Abstract:

KeeLoq remote keyless entry systems are the dominant scheme for access control purposes such as garage door openers or car access systems.
We demonstrate how real-world implementations of the KeeLoq crypto system can completely be broken with differential power analysis (DPA). 
DPA belongs to a class of attacks which allows the extraction of a secret cryptographic key from a target device by observing its power 
consumption. In our case, DPA allows for efficiently revealing both the secret key of a remote transmitter and the manufacturer key stored 
in a receiver. A remote control can be cloned from only ten power traces, allowing for a practical key recovery in few minutes. We can also 
extract the manufacturer key, which is typically identical for each receiver of a given manufacturer. Once we have extracted the manufacturer 
key we can clone transmitters by merely eavesdropping and get access to "protected" areas. This key cloning without physical access to the 
device has serious real-world security implications. Another consequence of our finding are denial-of-service attacks on KeeLoq access 
control systems. The proposed attacks have been verified on several commercial realizations of KeeLoq.

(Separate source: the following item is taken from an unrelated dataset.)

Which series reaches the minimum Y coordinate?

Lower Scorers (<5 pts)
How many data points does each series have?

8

One particularly worrisome aspect of our attack is that is most likely applicable even if KeeLoq would be replaced by cryptographically 
stronger algorithms such as AES or 3DES, as long as the implementation is not protected against side-channel attacks.

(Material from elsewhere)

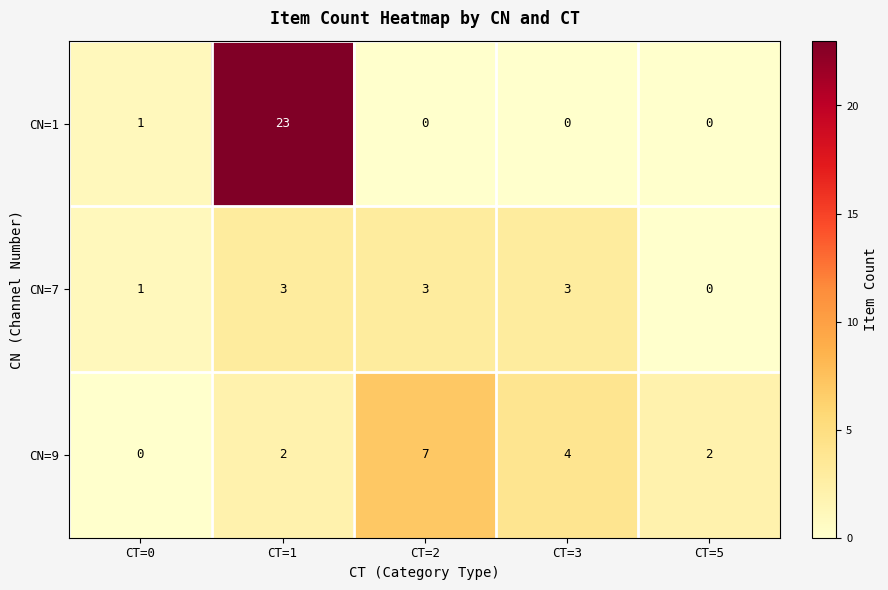

Rank the series by their average value, from lowest to highest.

CN=7, CN=9, CN=1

Joint work with Thomas Eisenbarth, Timo Kasper and Amir Moradi.

Bio:

Christof Paar has the Chair for Communication Security at Ruhr University Bochum, Germany. From 1994 to 2001 he was professor at WPI, MAs. 

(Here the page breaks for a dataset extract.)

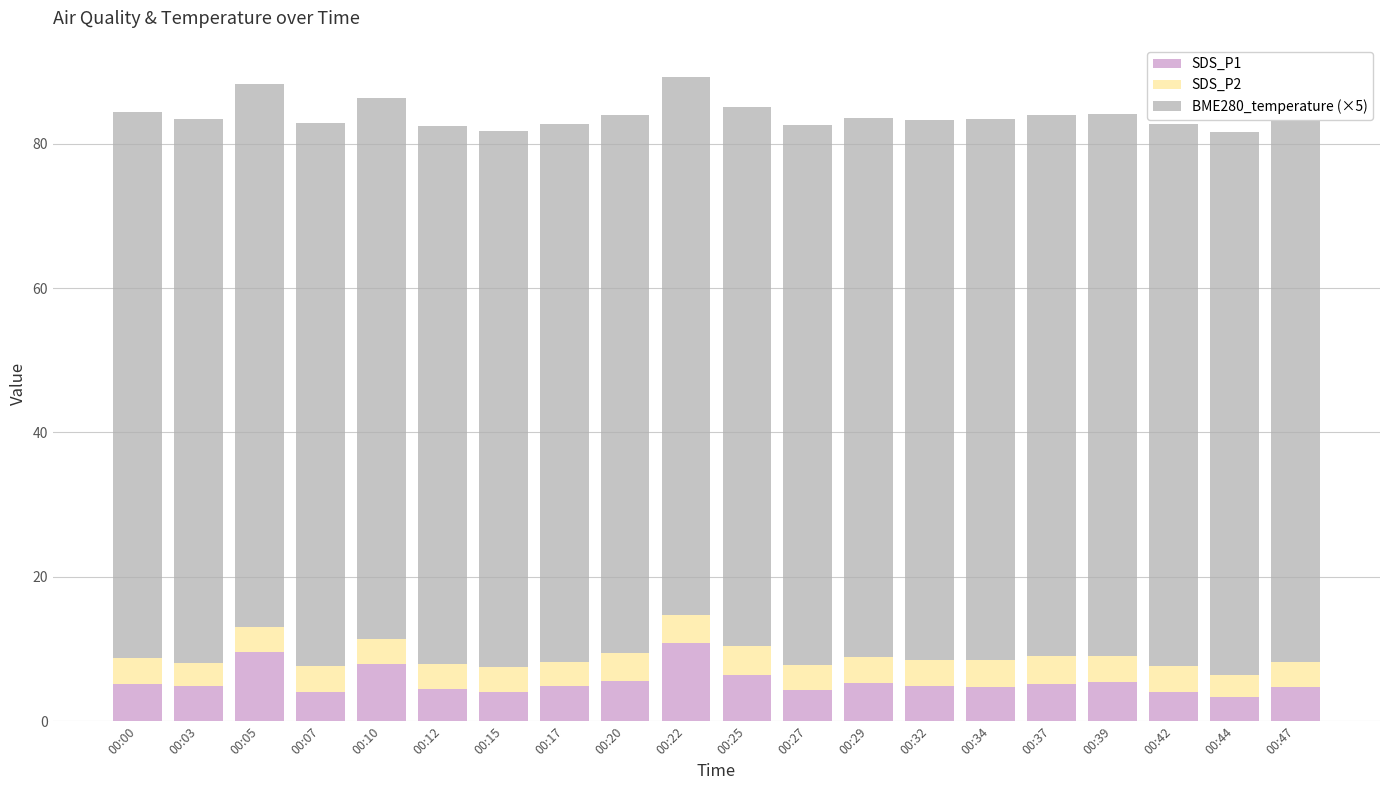

What is the maximum value for SDS_P1?

10.8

He co-founded, with Cetin Koc, the CHES (Cryptographic Hardware and Embedded Systems) workshop series. Christof’s research interests 
cover fast software and hardware realizations of cryptographic algorithms (including lightweight and high-speed cryptography), RFID security, 
physical security, secure ad-hoc networks, and cryptanalytical hardware. He also works on real-world applications of embedded security, 
e.g., in cars, consumer devices, and RFID. He is co-founder of escrypt – Embedded Security Inc., a leading consultancy.  Christof has over 80 
peer-reviewed publications in embedded security and holds several patents. He has taught extensively in industry, including courses at GTE, 
NASA, Motorola Research, and Philips Research. He is currently a visiting research professor at UMass Amherst.